In a career spanning 24 years, Shalini has lived her life encouraging people to understand and appreciate their differences, invest in personal and professional growth, and give back to the community. YS caught up with the software veteran to know more about her milestones, learnings, and life hacks under its ‘I am the future’ series that spotlights dynamic and successful women leaders at Infosys.

When life is your teacher

Shalini was 19 when she lost her father to an accident. What followed was a barrage of unsolicited advice that she should give up studying engineering and get married. Her mother and mother’s sister stood by Shalini, encouraging her to follow her aspirations.

Shalini also recalls feeling “left out” when she moved to the US because most of her team members were young, unmarried men who didn’t think she could be a part of the ‘gang’. And today, she fondly recalls when she went on a river rafting adventure with seven boys and had the time of her life.

Such life experiences cemented Shalini’s commitment to diversity, developed her an inclusive outlook, and fostered her to strive for wholesome impact and growth.

Calling herself a “curious, eager, and gregarious person”, Shalini speaks about the role her childhood and early experiences played in making her an avid storyteller and a champion for women in technology.

Landing her “dream job”

As an inquisitive child, Shalini speaks about her constant urge to challenge herself, stepping out of her comfort zone, and exploring new things.

Shalini got into Infosys when her younger sister stumbled upon a newspaper job advertisement. Starting as a software engineer, she worked with Infosys for eight years before moving on to organisations such as Accenture and Caspian, only to come back to infosys in September 2020.

“The last 18 months have been superbly engaging and exciting. I lead business strategy, and I am responsible for innovation and growing the consulting practice,” she says.

Today, Shalini boasts of a successful career spanning over two decades, and her work traverses the terrain of leading-edge technologies like automation, digital architecture, artificial intelligence, security, cloud, and transformation management.

Mentoring the next generation of techies

Shalini believes that grabbing opportunities is the key to success.

“I tell everybody that when you get that opportunity, take it up, because sometimes, women judge themselves too harshly. We think we have to be picture-perfect before we take up a role, as opposed to some of our peers who would learn it on the job. Also, ask for help, it doesn’t make you vulnerable or weak,” she shares.
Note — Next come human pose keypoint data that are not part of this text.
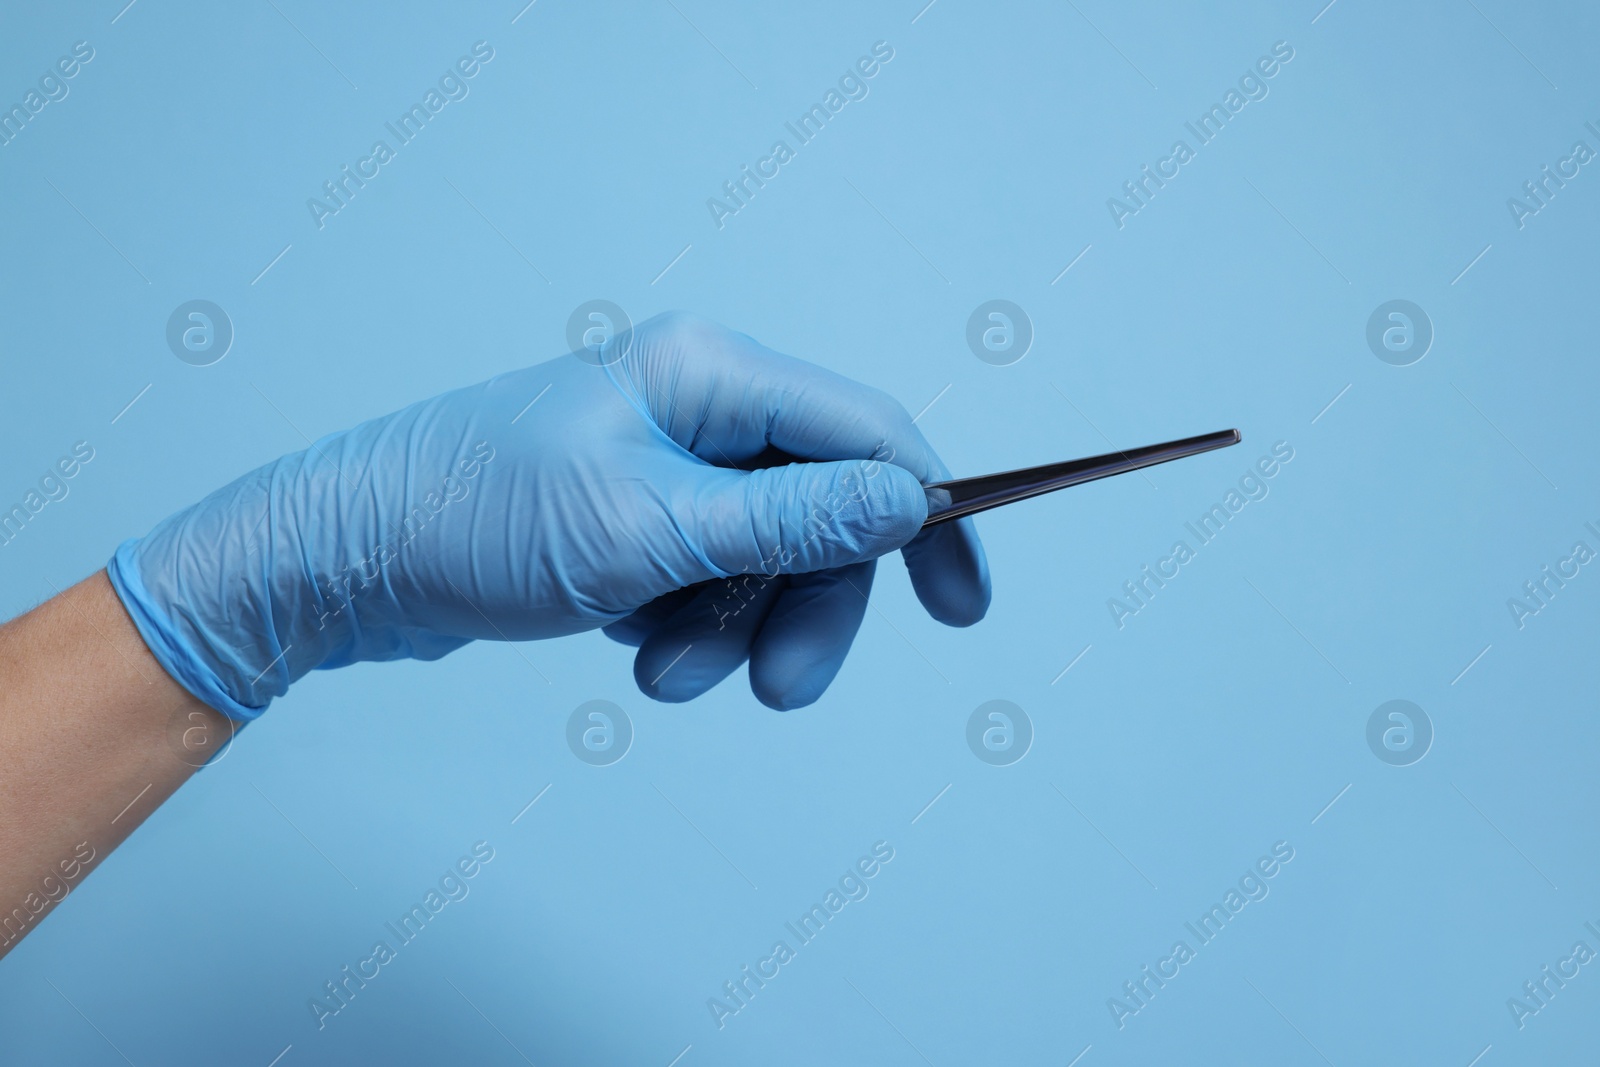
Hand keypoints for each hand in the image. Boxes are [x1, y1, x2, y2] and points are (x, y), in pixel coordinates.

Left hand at [109, 312, 989, 715]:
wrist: (343, 557)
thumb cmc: (473, 518)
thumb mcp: (649, 530)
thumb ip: (790, 519)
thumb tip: (909, 499)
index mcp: (710, 373)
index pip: (867, 434)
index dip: (927, 517)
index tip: (960, 606)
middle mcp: (696, 404)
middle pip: (821, 511)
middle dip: (805, 607)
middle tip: (779, 690)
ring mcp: (663, 460)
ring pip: (763, 557)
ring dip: (732, 629)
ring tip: (661, 672)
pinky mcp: (633, 512)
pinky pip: (706, 576)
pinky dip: (684, 623)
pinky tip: (625, 640)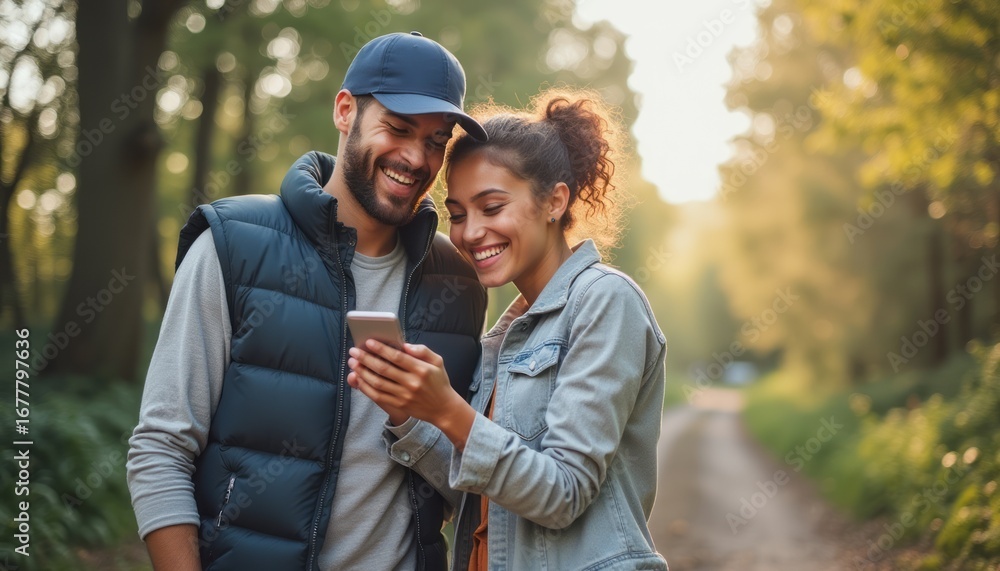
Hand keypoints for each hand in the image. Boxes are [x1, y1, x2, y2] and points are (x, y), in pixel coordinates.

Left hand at [347, 340, 475, 449]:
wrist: (443, 408)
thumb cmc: (439, 382)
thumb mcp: (438, 361)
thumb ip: (422, 350)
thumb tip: (404, 345)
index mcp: (421, 369)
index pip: (397, 357)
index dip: (381, 349)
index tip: (368, 342)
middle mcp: (411, 383)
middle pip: (383, 369)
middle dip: (366, 359)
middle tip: (354, 351)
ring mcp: (404, 396)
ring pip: (378, 383)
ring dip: (362, 372)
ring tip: (353, 364)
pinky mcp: (399, 405)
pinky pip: (378, 396)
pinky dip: (366, 387)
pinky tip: (359, 379)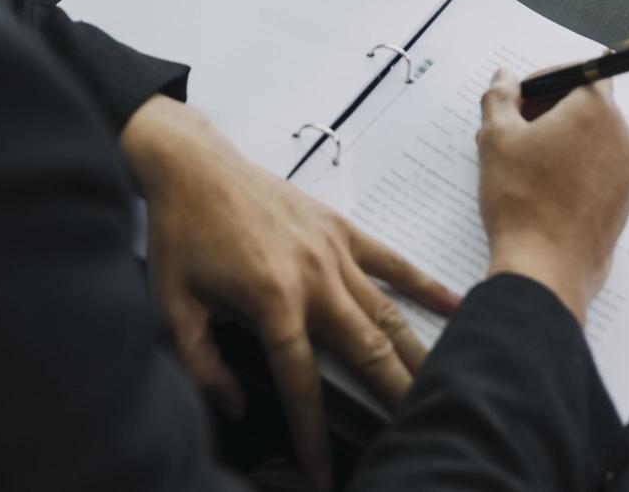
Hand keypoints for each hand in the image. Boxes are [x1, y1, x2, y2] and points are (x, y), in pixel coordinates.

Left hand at [121, 95, 457, 489]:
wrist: (195, 166)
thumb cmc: (183, 233)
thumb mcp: (174, 307)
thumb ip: (202, 367)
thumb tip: (237, 407)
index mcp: (272, 302)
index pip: (302, 383)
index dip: (314, 436)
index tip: (326, 474)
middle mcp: (313, 278)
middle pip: (367, 351)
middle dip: (396, 398)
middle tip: (421, 430)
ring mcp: (333, 251)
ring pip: (387, 313)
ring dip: (416, 353)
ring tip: (443, 386)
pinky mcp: (339, 229)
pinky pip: (390, 261)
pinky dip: (423, 283)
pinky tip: (454, 304)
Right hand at [477, 69, 628, 323]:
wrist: (544, 268)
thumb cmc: (521, 200)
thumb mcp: (496, 137)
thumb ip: (500, 97)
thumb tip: (505, 78)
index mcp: (596, 111)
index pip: (580, 72)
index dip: (545, 80)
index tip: (519, 97)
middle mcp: (623, 137)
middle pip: (586, 105)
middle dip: (547, 111)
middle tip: (511, 129)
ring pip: (590, 138)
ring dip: (557, 139)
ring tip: (519, 162)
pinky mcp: (623, 201)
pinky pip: (598, 168)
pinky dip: (571, 166)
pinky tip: (538, 187)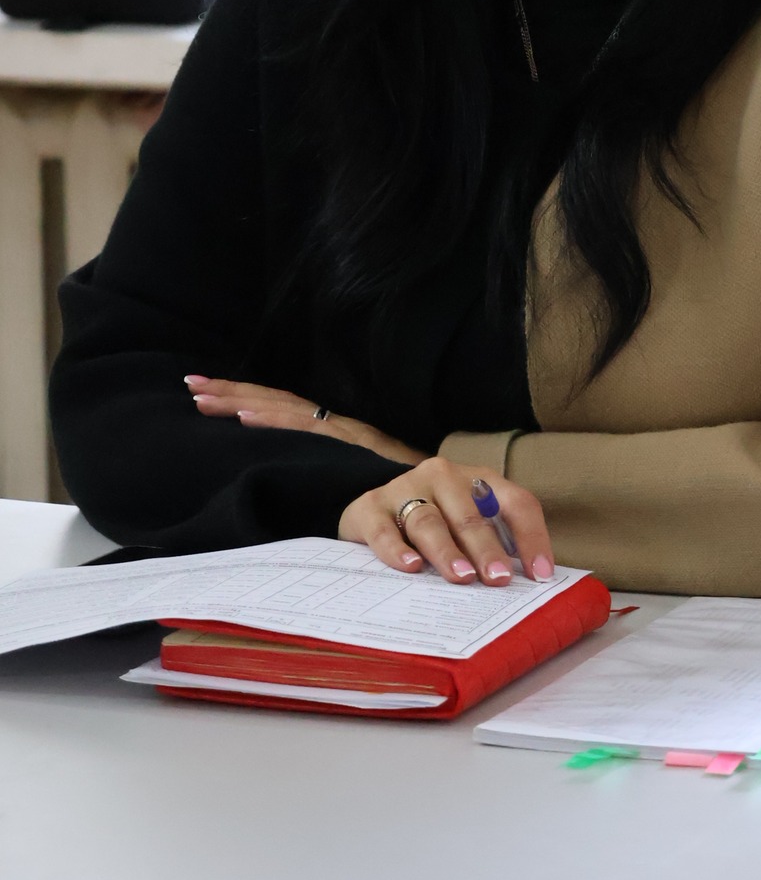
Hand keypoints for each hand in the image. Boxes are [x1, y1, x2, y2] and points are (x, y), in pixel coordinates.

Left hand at [184, 376, 427, 467]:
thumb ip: (338, 474)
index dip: (246, 398)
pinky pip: (304, 431)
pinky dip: (274, 423)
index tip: (206, 393)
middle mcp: (336, 425)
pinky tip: (245, 420)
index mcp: (336, 430)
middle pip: (277, 403)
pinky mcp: (347, 448)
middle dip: (232, 393)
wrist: (451, 493)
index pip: (285, 408)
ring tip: (204, 399)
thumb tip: (302, 479)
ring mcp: (341, 434)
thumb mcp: (366, 477)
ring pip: (284, 411)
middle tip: (190, 386)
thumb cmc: (410, 491)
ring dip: (243, 403)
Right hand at [338, 458, 554, 587]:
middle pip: (470, 515)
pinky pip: (383, 530)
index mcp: (479, 480)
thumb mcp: (468, 524)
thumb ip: (497, 545)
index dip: (532, 538)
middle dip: (487, 548)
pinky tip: (411, 567)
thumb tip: (530, 585)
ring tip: (461, 577)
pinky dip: (397, 549)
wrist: (374, 509)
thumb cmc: (435, 523)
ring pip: (429, 522)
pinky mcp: (370, 507)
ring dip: (447, 551)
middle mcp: (443, 477)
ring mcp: (404, 489)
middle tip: (498, 578)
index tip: (540, 576)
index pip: (516, 503)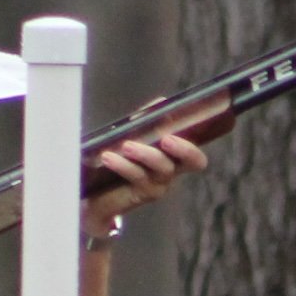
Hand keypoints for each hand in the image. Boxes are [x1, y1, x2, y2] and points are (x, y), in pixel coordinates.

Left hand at [86, 132, 206, 237]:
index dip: (193, 146)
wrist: (99, 193)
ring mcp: (159, 184)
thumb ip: (146, 120)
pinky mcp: (143, 194)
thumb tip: (161, 101)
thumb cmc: (120, 160)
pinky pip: (138, 176)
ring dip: (145, 153)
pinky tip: (108, 156)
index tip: (175, 134)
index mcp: (174, 155)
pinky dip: (123, 164)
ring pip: (163, 168)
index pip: (196, 155)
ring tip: (126, 146)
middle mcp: (172, 171)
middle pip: (193, 162)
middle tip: (165, 139)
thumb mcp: (133, 136)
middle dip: (182, 148)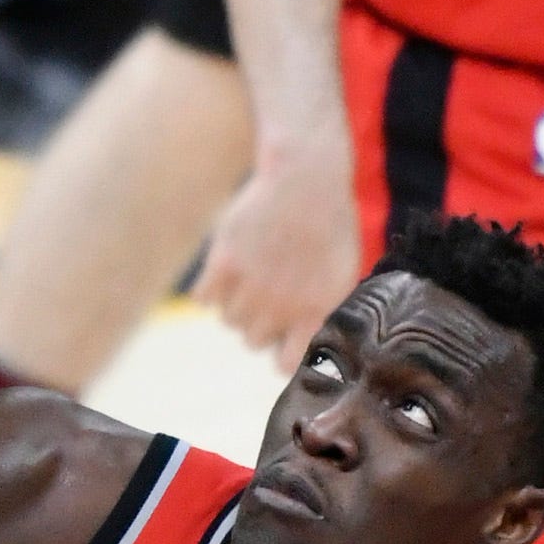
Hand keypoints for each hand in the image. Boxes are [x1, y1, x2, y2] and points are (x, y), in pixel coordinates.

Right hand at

Shalini is also vocal about the necessity of defining your own success. Citing an interesting example, she explains how she draws a pie chart of her happiness, that outlines everything right from her professional growth to personal investments. This “happiness pie chart” gives her a more holistic view of elements that are crucial for her joy and contentment.

“My pie chart of happiness and definition of success does not fall in any one category. So my advice would be to define your own success, your biggest competition is you, strive to be a better version of yourself … and feed your strengths,” Shalini tells YS.

Giving back to the community

Shalini often teaches underserved kids in rural communities and helps them become future-ready by making them aware of various life skills. Additionally, she also volunteers for to inspire and guide women in technology.

She believes that these experiences have made her humble, and more grateful about all the opportunities that have come her way.

Before signing off, Shalini talks about the importance of taking charge, and mentoring other women, and pushing them to walk through the door. “It is the responsibility of privileged women in leadership roles to understand that it is not enough to only be a mentor, you also have to be a sponsor who can build the brand,” she says, adding that well-intentioned men who are experts in their field, must also be allies.